Problem statement.
Quote the rows below verbatim, starting with the line that contains "What is the minimum value shown in the chart?" and stopping after the line that contains "Read the value at 庐山冬至闻雷, to the nearest 10.".

Input material.
>>>>

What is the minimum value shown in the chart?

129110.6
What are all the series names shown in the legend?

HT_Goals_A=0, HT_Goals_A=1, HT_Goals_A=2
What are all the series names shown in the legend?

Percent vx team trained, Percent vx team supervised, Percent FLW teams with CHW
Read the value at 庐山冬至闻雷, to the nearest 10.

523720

<<<<
>>>>

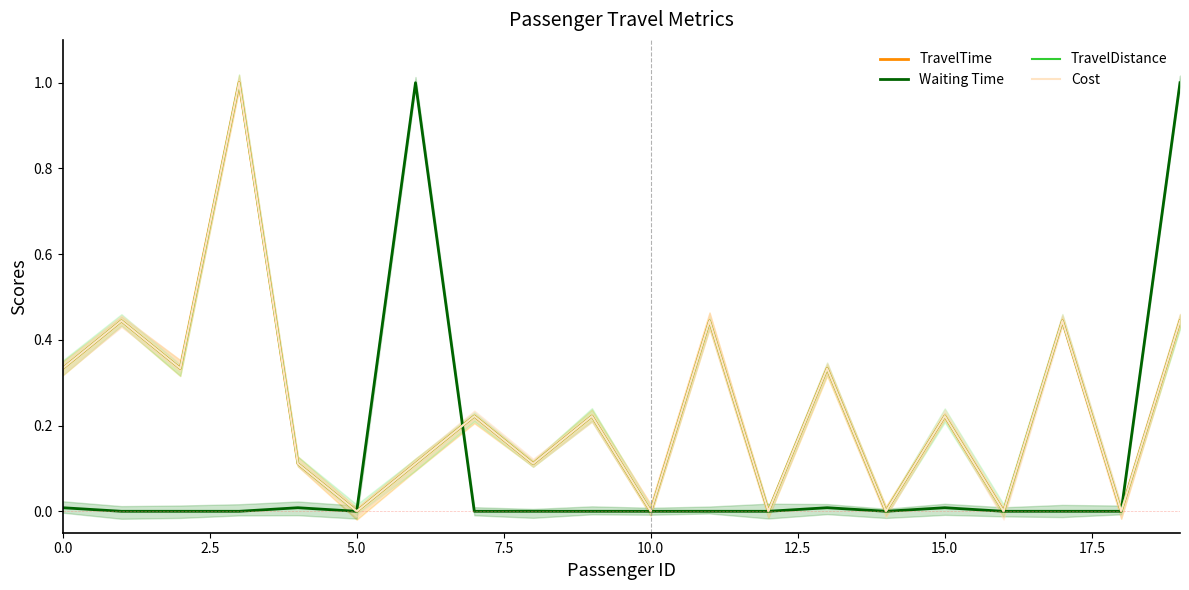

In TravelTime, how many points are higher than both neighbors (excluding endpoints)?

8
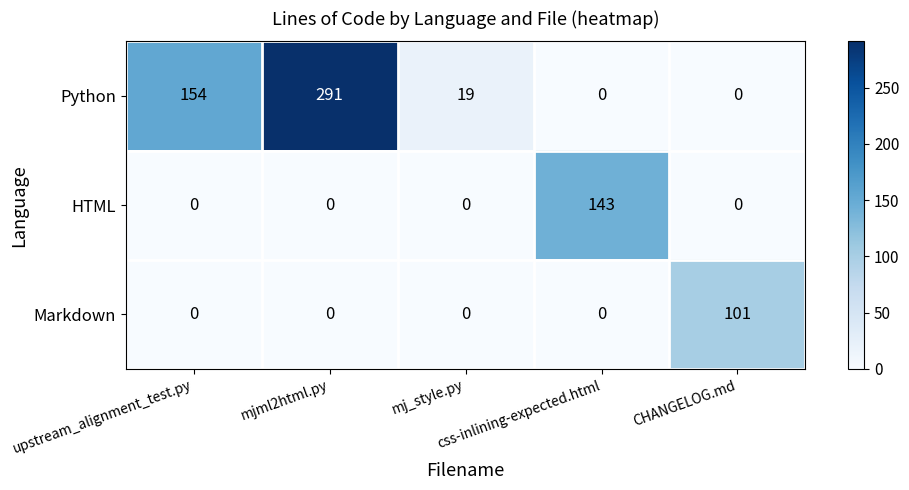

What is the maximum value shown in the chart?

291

<<<<

Written response.
What is the minimum value shown in the chart?

129110.6
What are all the series names shown in the legend?

HT_Goals_A=0, HT_Goals_A=1, HT_Goals_A=2
What are all the series names shown in the legend?

Percent vx team trained, Percent vx team supervised, Percent FLW teams with CHW
Read the value at 庐山冬至闻雷, to the nearest 10.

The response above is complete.